Ultimately, high-dimensional methods are just too good as a screening tool. I usually find that the investigator wishes that the “significant” list from such a study had far fewer entries. The classic modeling approach, which tries to pull out a single subset of significant variables from a multivariate model, is nearly useless in this context despite a lot of interesting work on adapting them to a large number of predictors. Nakagawa et al.7 evaluated nine different gene signatures obtained from five studies in a single validation sample. Despite minimal overlay in their respective gene lists, predictive accuracy was good with all the proposals.
What then is the direction out of this dilemma? The most promising is to take a global approach, that is, to cease looking at the data as a list of individual results but rather as a system of interconnected pathways. In order to be successful, this type of approach needs to integrate data from outside the study, however. It is too much to ask of a single data set that it illuminate both the high and the low, both an overlying network topology and how the given data set participates in those networks. There is a bootstrap problem of course, in that refining the network maps depends on good systems interaction data, which in turn depend on accurate network topology for their interpretation. Work on this next-generation genome, beyond the first step of simply enumerating all genetic components, is proceeding apace with resources such as the Gene Ontology project and Cancer Genome Atlas and many more. An example of recent methods that make use of such data is a pair of papers which address the analysis of predefined gene sets; the results show a much lower false discovery rate and more stable inference than one-gene-at-a-time approaches.8, 9 This is only one example of multiple new tools. A recent use of such methods is an overview of the genetics of immune-related disease,10 which used pathway information to integrate seemingly disparate data from multiple studies of immune-related disease. Data from 56 large studies of 11 different diseases generated a plethora of possible associations; the authors were able to map a large fraction into three major immunological pathways.
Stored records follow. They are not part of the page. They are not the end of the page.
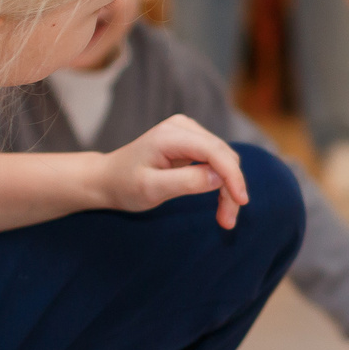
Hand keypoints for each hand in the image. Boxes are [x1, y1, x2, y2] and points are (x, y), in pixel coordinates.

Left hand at [98, 115, 249, 229]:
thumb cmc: (124, 185)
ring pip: (224, 159)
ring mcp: (188, 132)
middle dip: (231, 188)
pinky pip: (217, 161)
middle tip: (228, 221)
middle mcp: (183, 127)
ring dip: (229, 188)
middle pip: (223, 156)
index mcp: (170, 136)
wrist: (107, 179)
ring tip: (224, 217)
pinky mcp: (192, 142)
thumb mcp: (151, 189)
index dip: (232, 175)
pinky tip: (221, 202)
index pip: (213, 151)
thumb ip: (185, 182)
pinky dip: (222, 183)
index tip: (241, 202)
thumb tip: (219, 178)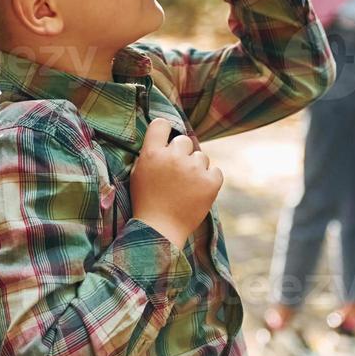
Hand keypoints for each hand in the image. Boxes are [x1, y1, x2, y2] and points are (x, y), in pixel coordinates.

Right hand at [130, 118, 222, 248]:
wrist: (159, 231)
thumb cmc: (146, 202)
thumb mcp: (139, 173)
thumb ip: (151, 153)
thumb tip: (166, 138)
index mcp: (152, 153)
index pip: (161, 124)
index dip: (164, 131)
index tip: (166, 139)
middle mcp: (173, 157)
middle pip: (184, 141)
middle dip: (181, 154)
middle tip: (176, 174)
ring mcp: (194, 169)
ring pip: (201, 156)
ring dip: (196, 168)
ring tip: (186, 187)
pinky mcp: (211, 182)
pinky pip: (215, 171)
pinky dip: (209, 180)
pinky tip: (198, 192)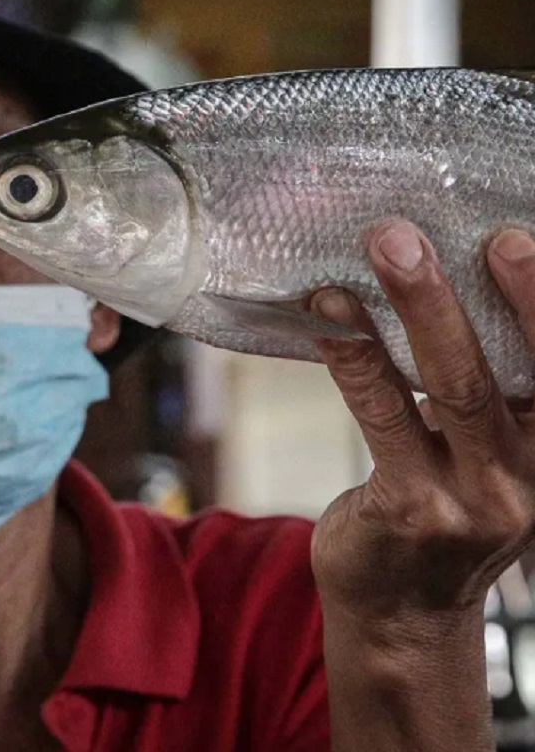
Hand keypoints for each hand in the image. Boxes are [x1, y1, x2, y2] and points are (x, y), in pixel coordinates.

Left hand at [309, 219, 534, 629]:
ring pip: (453, 386)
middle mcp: (530, 473)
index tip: (518, 233)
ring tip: (385, 247)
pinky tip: (328, 312)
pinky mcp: (412, 508)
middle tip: (448, 228)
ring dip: (418, 308)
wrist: (400, 613)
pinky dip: (353, 354)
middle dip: (496, 287)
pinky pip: (382, 414)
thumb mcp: (490, 454)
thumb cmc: (443, 510)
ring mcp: (474, 496)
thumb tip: (448, 279)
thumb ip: (491, 388)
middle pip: (520, 366)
This is of course the familiar call of system biology.11 The most serious issue with this approach is that the central problem is very hard: networks are complex. It is always easier to step closer than to step back, and in these times of worried funding, a safe, less ambitious approach is certainly appealing. Nevertheless, we need to go in that direction if we are to take full advantage of the feast of data spread before us and make substantial, deep progress in the understanding of human health and disease.